Вот как поел знатно, что даже за ушами пищало, потом схватил кружку да, не отливая в чарку, так из нее всю грушовку и высосал. Потом, вставши из-за стола, поблагодарил Богу и хозяину, сел на лавке, выкашлялся, усы разгладил и говорит:
– Добрый ради трапезы и преотменныя грушовки предаю вечному забвению прискорбие мое. Да не помянется к тому треклятая хворостина, преломлением своим похитившая было единого казака. Цур ей! Да пребудет она тресугубо проклята и да сгорит в пещи халдейской, а еще лучшее, как в геенне огненной! Давайте же дело говорить и дело творить. Да будет вам, пане добродею, ведомо, что нам невозможно в поход выступить… Вот так-то и начал крючки загинать…
– Йо! – даже вскрикнул пан Власович от радости и подбежал к нему, чтоб выспрашивать, и говорит: – Как же это можно? А рапорт?
– Але! Вы-таки все свое! Вам хоть кол на голове затесывай, то у вас все рапорт. Ну, нужды нет. Хотя бы они как ни расписывали, а нам не можно идти; нам не суть удобно, нам некогда…

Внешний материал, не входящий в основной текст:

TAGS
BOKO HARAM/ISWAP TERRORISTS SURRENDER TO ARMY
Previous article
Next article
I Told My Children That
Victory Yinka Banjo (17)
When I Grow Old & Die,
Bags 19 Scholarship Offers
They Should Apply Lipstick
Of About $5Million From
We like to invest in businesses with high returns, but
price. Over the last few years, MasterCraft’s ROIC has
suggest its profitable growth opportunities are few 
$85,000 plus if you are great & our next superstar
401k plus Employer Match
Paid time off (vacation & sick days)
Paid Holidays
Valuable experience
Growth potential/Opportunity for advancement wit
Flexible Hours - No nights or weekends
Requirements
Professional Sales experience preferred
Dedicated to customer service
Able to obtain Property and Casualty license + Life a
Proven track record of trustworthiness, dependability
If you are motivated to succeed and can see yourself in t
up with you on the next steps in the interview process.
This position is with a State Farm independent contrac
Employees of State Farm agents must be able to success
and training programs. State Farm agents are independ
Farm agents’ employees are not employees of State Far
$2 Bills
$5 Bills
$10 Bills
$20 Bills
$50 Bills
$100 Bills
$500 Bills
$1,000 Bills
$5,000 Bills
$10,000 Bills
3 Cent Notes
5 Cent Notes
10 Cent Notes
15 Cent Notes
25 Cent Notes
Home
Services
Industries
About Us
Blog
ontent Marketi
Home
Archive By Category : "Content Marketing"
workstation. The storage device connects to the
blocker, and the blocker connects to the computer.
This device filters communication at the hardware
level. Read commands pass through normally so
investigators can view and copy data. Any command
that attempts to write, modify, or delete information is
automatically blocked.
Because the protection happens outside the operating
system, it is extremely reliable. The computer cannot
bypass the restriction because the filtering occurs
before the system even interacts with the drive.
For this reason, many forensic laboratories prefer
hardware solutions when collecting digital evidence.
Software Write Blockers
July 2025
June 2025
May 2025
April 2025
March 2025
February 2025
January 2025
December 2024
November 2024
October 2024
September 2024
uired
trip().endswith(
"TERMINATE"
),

– А почему же нам некогда? Сделай любовь, разжуй мне это слово: почему нам некогда?
– Гм! гм! – выкашлявшись и подумавши, говорил Григорьич: – Какая нам соприкосновенность до Чернигова и до самой полковой старшины, аще мир весь погибает!..
– Как же это? – испугавшись, спрашивал пан Никита. – Отчего мир погибает? Что же это такое? Я конотопский сотник да и не знаю, что мир погибает? Да говори же, будь ласков, отчего он погибает и не можем ли мы его как-нибудь защитить или подпереть?..
– Погибает – вздохнувши, говорит Пистряк. – Всем зрящим и удивляющимся – никто же о помощи не радит. Зрите, пан сотник Власович, и ужасайтесь: три седмицы-и-пол дождь не спаде, и земля не одождися, и небо заключися, вся претворишася в прах и пепел, вся прозябения изсхоша, и единая пыль носится в нашей вселенной! и – о горе мне грешнику! – пыль сия водворяется в непорочном доселе носе моем и действует чиханием, одобно аки бы от вдохновения нестерпимого и тре окаянного – тьфу! – табаку, от него же чист бых и непорочен от утробы матери моея до зде… О горе!..
– Так отчего же тут миру погибать, когда ты, пан писарь, чихаешь? – спрашивал его с большим удивлением пан Забрёха.
– Але! Чихаешь! – повертевши головою, говорил Григорьич. – Чихнет, и не только я, да хоть бы и сам полковой писарь; да что и говорить: чихнет и наш наияснейший и наивельможнейший пан гетман, как оный зломерзкий табак возгнездится в носу его ясновельможности; а ему, окаянному табаку, подобие суть сицевая пыль, ветром зозметаемая. И аще не сотворим внезапного одождения, все изсхнет и погибнет! Зелие и злак извяднет и не будет хлебеннего произрастания; тогда и мы, не точию возчихаем, но и умрем от глада и жажды внезапною смертию. Разумно вам реку: подобает одождити бедствующую землю нашу!
– Вот же только через десятое-пятое понял, что ты, пан писарь, мне говорил. Ведь ты говоришь, что нет у нас дождя? Так что же будем делать? Разве можем мы знать небесные силы? И можем ли сделать, чтобы шли дожди?
– Можемо! – закричал на всю хату пан Пистряк. А потом как стукнет кулаком по столу и закричал еще громче: – И паки реку, можемо!
– А говори, пан писарь, говори как? Я и конотопский сотник, а что-то и поныне не знаю этого средства.